In questi giorni si è parlato anche di Renato Vallanzasca, l’ex bandito della Comasina in carcere da quasi 50 anni.
Non bisogna dimenticare che la concessione della grazia è un potere duale. Cioè è in capo a due diverse entità: il presidente della Repubblica e al ministro di grazia e giustizia, che non si chiama così per caso. Il presidente, quindi, non credo farebbe qualcosa di non condiviso con quel ministro. È vero che la Corte costituzionale ha precisato che quel potere è in realtà totalmente nelle facoltà del presidente, che ha l’ultima parola, però ci sono delle condizioni preliminari. Per esempio, è necessario aver scontato larga parte della pena, che è il caso di Vallanzasca, ma è necessario anche il parere positivo delle famiglie delle vittime e in questo caso non saprei come si sono espresse. Comunque, non ho notizia che il suo caso sia all’ordine del giorno negli uffici giuridici del Quirinale.
Senta, ma invece chi potrebbe essere il suo successore come quirinalista al Corriere?
Eh, anche su questo non saprei, ma credo che come sempre sceglieranno i direttori.
Almeno ci può dire quali caratteristiche dovrebbe avere un quirinalista nel 2021?
Se si riferisce all’avere esperienza con la tecnologia e i social, direi che conta relativamente. Bisogna prima di tutto sapersi occupare di tante cose.
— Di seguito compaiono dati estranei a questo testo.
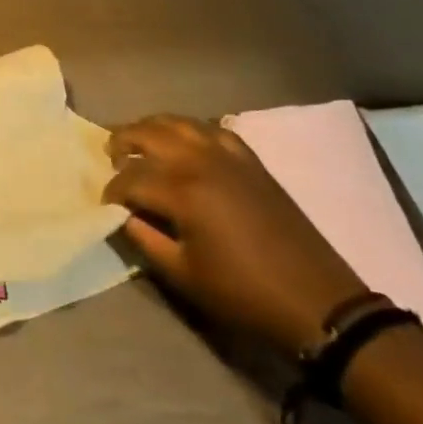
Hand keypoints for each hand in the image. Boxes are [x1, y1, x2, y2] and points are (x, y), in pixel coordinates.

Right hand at [104, 115, 368, 358]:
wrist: (316, 301)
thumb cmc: (243, 293)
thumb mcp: (183, 275)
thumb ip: (144, 239)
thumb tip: (122, 216)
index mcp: (182, 191)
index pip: (130, 178)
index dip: (112, 191)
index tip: (106, 205)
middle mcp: (201, 161)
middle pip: (147, 133)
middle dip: (122, 142)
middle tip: (111, 159)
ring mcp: (228, 155)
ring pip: (177, 122)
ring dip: (151, 128)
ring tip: (138, 142)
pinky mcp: (250, 160)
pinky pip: (210, 129)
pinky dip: (188, 129)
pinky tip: (181, 142)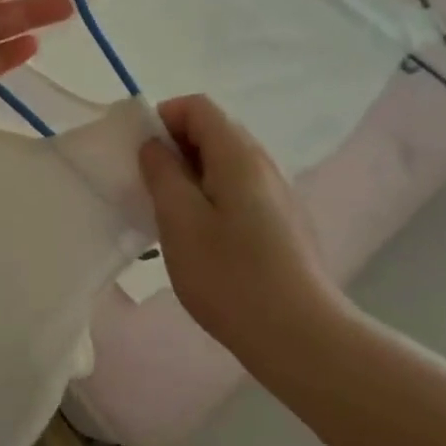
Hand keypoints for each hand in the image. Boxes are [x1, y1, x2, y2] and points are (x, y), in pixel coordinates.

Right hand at [137, 95, 354, 361]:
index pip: (197, 106)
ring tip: (174, 218)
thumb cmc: (231, 277)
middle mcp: (264, 163)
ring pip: (226, 163)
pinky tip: (206, 241)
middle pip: (214, 131)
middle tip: (152, 189)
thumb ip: (162, 173)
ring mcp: (279, 193)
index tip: (143, 156)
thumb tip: (154, 145)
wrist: (303, 338)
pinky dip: (214, 197)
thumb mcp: (179, 222)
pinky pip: (241, 189)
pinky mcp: (285, 222)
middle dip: (176, 149)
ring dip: (193, 176)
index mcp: (238, 154)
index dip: (163, 118)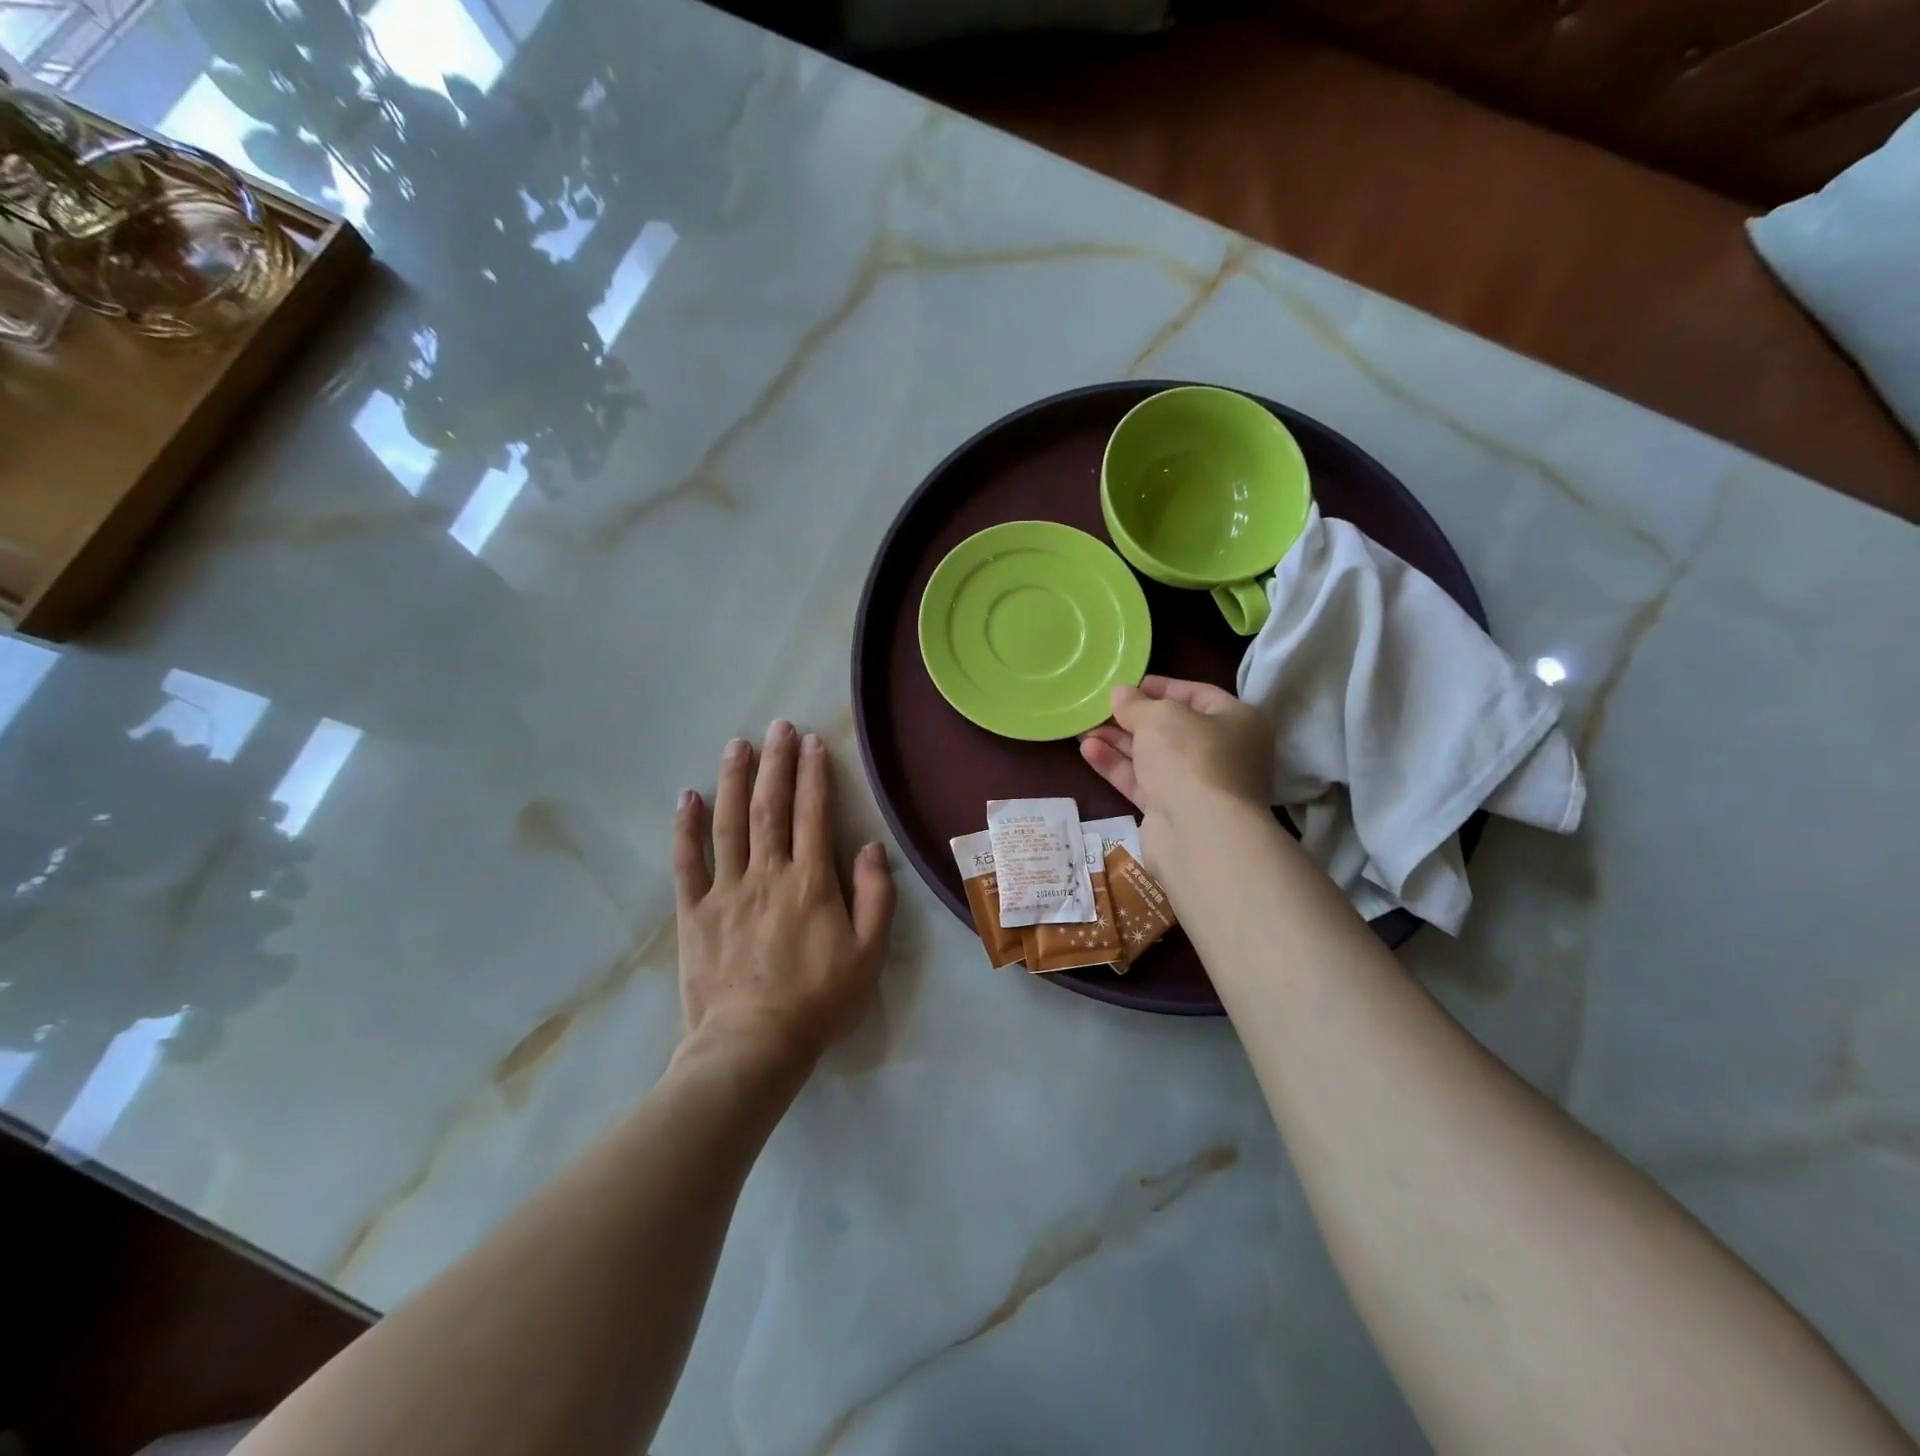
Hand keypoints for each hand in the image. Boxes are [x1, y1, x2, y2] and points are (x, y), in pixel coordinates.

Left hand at [673, 721, 894, 1071]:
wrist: (753, 1046)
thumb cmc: (819, 1001)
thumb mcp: (868, 954)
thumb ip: (875, 897)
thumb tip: (870, 847)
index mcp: (811, 882)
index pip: (813, 815)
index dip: (814, 775)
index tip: (813, 743)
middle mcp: (767, 875)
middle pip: (771, 808)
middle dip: (776, 764)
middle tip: (778, 727)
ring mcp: (726, 891)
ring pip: (729, 824)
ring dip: (734, 781)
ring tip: (738, 745)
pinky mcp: (695, 913)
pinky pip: (688, 863)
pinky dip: (687, 829)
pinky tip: (688, 797)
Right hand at [1080, 676, 1271, 818]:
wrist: (1200, 834)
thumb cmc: (1191, 758)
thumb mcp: (1160, 717)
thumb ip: (1136, 704)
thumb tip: (1121, 693)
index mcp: (1237, 722)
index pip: (1198, 695)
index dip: (1162, 687)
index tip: (1128, 685)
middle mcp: (1223, 753)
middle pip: (1172, 729)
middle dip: (1133, 718)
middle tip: (1099, 709)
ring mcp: (1197, 786)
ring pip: (1153, 757)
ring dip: (1118, 742)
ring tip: (1083, 729)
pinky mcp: (1172, 811)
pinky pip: (1142, 782)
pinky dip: (1117, 766)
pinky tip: (1088, 751)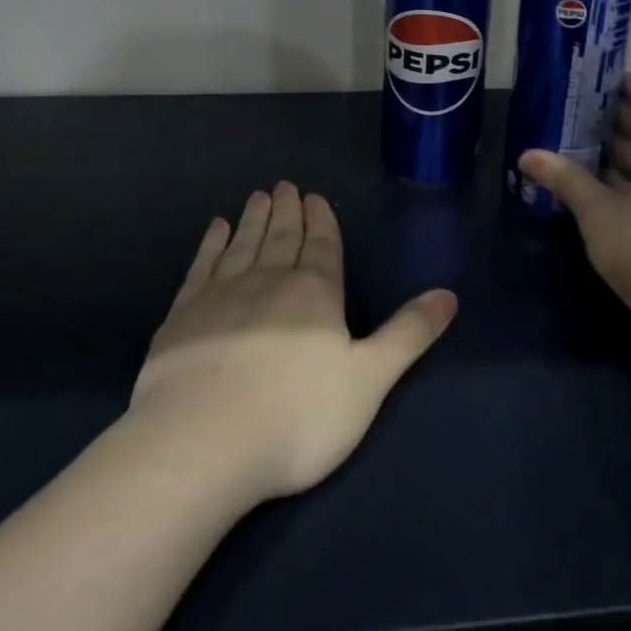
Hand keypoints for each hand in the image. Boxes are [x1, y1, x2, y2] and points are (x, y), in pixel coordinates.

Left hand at [132, 182, 455, 501]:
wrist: (202, 444)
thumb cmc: (298, 417)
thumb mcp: (369, 379)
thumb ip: (408, 334)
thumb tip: (449, 294)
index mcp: (315, 293)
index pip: (322, 246)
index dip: (321, 221)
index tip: (314, 197)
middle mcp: (268, 282)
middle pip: (281, 238)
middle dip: (287, 211)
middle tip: (284, 186)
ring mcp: (220, 296)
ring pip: (243, 245)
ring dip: (253, 220)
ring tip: (258, 197)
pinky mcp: (181, 317)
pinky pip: (201, 267)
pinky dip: (210, 245)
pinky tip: (215, 230)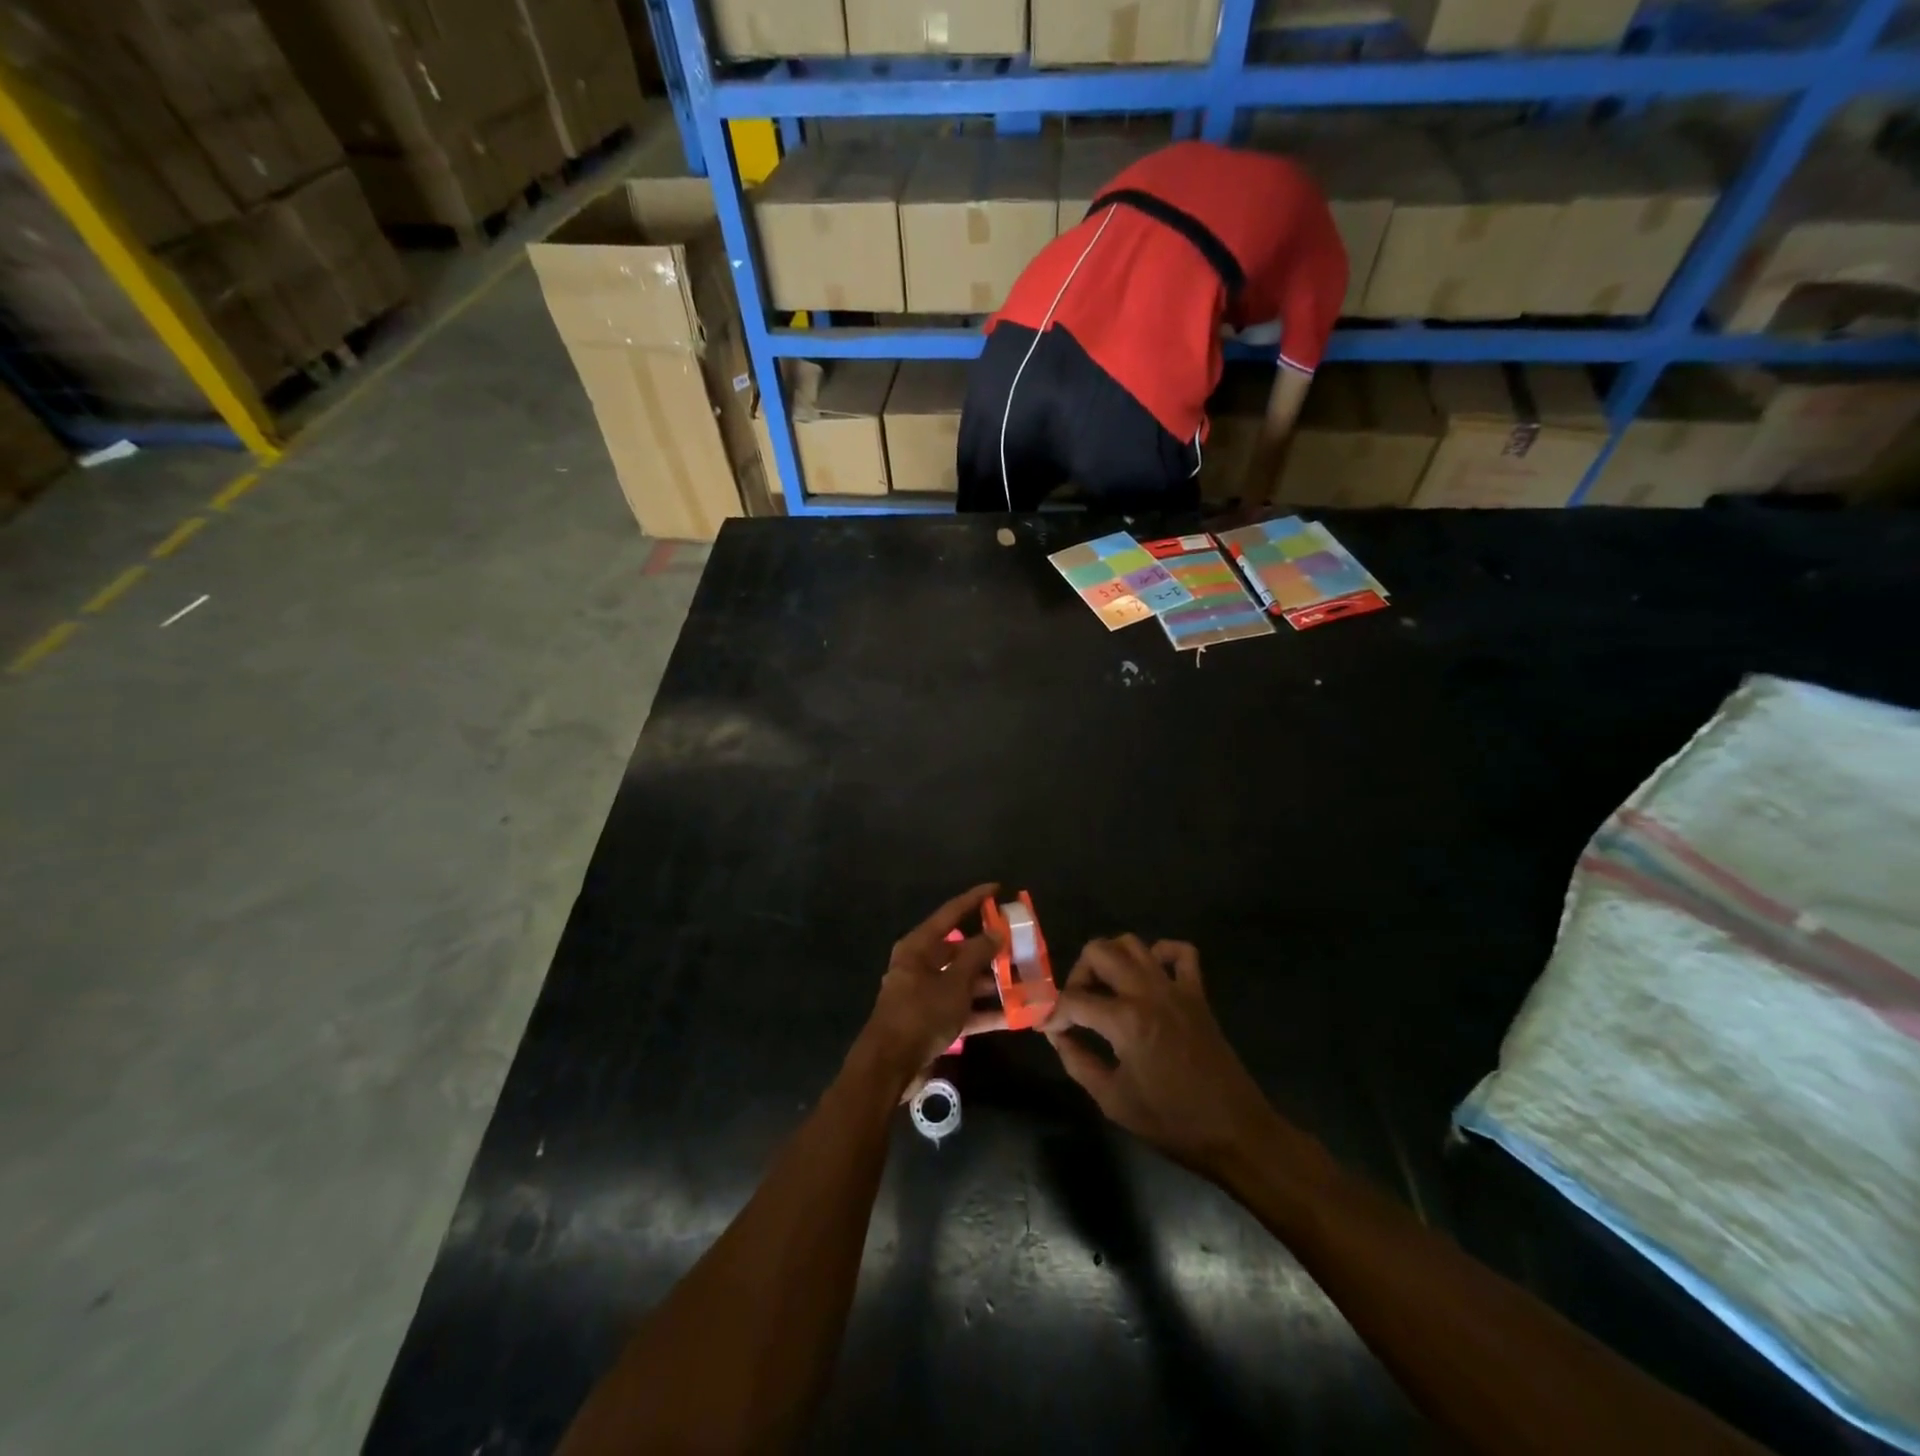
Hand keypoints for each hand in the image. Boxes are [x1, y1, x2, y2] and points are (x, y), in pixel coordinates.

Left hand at [857, 884, 1007, 1094]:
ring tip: (1026, 981)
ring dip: (993, 983)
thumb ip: (977, 955)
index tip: (998, 888)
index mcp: (918, 947)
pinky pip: (964, 1009)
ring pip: (965, 981)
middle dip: (991, 950)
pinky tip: (1016, 1016)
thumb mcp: (954, 982)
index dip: (974, 899)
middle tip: (1020, 945)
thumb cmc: (921, 1013)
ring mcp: (927, 994)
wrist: (890, 1067)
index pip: (950, 913)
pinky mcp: (933, 1021)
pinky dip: (986, 1011)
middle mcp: (921, 965)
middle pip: (960, 950)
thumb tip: (996, 931)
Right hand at [1044, 936, 1275, 1178]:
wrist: (1235, 1133)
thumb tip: (1056, 1036)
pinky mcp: (1197, 994)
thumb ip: (1078, 1061)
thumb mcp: (1113, 1100)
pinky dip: (1160, 953)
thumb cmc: (1171, 1123)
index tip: (1047, 1028)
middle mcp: (1148, 992)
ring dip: (1110, 959)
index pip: (1072, 1000)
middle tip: (1076, 1006)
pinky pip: (1180, 953)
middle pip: (1098, 952)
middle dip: (1078, 975)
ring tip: (1106, 990)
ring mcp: (1175, 988)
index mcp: (1125, 1020)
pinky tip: (1148, 976)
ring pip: (1133, 943)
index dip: (1052, 1013)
I presidenti della Repubblica intervengono su diversi versanti: la politica estera, l’economia, i temi culturali, le materie di giustizia e molto altro. Per cui, chi segue il Quirinale deve padroneggiare tutti questi ambiti. E avere un po’ di esperienza costituzionale. Spesso leggo cose che dipendono da una certa ingenuità su ciò che realmente prevede la Costituzione.
Oltre all’attività giornalistica, ricordo che lei ha introdotto “L'ABC del leggere” di Ezra Pound (Garzanti 2012), oltre ad averlo conosciuto. Il poeta ogni tanto ritorno d’attualità, soprattutto a livello politico. Noi recentemente abbiamo intervistato il direttore di MicroMega Paolo Flores d’Arcais e, sulla cultura di destra, ha tacciato Pound di essere un nazista. Lei cosa ne pensa?
Io lo considero una figura di altissimo profilo della cultura novecentesca. Pound non era propriamente nazista. Aveva certe idee economiche, che ha scritto in un saggio troppo spesso dimenticato che si intitola “Contro l’usura” e si batteva verso gli “gnomi” di Wall Street per il recupero di una certa tradizione. Avendo scelto di vivere in Italia, partendo dalla cultura. È stato vittima di un suo abbaglio, ma non è mai stato un nazista. Ha detto cose molto dure, però non dimentichiamo che è tipico dei poeti utilizzare le invettive. Basta pensare a Dante Alighieri.